◆ What is required ◆
What you return must match the listing below word for word.

◆ The input ◆
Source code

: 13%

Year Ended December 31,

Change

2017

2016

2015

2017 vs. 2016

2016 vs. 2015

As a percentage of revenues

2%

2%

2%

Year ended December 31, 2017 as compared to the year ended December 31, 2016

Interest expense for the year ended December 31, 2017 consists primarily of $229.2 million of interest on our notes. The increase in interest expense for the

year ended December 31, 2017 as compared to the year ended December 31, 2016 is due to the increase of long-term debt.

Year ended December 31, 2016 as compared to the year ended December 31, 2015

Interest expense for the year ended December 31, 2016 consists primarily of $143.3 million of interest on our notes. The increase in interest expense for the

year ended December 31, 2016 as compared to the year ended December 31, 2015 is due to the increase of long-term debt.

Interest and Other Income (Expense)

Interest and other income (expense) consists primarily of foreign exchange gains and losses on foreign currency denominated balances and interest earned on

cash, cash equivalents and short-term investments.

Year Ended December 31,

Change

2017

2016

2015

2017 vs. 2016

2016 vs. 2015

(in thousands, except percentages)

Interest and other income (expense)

◆ Response area ◆
Source code

: 13%

Year Ended December 31,

Change

2017

2016

2015

2017 vs. 2016

2016 vs. 2015

As a percentage of revenues

2%

2%

2%

Year ended December 31, 2017 as compared to the year ended December 31, 2016

Interest expense for the year ended December 31, 2017 consists primarily of $229.2 million of interest on our notes. The increase in interest expense for the

year ended December 31, 2017 as compared to the year ended December 31, 2016 is due to the increase of long-term debt.

Year ended December 31, 2016 as compared to the year ended December 31, 2015

Interest expense for the year ended December 31, 2016 consists primarily of $143.3 million of interest on our notes. The increase in interest expense for the

year ended December 31, 2016 as compared to the year ended December 31, 2015 is due to the increase of long-term debt.

Interest and Other Income (Expense)

Interest and other income (expense) consists primarily of foreign exchange gains and losses on foreign currency denominated balances and interest earned on

cash, cash equivalents and short-term investments.

Year Ended December 31,

Change

2017

2016

2015

2017 vs. 2016

2016 vs. 2015

(in thousands, except percentages)

Interest and other income (expense)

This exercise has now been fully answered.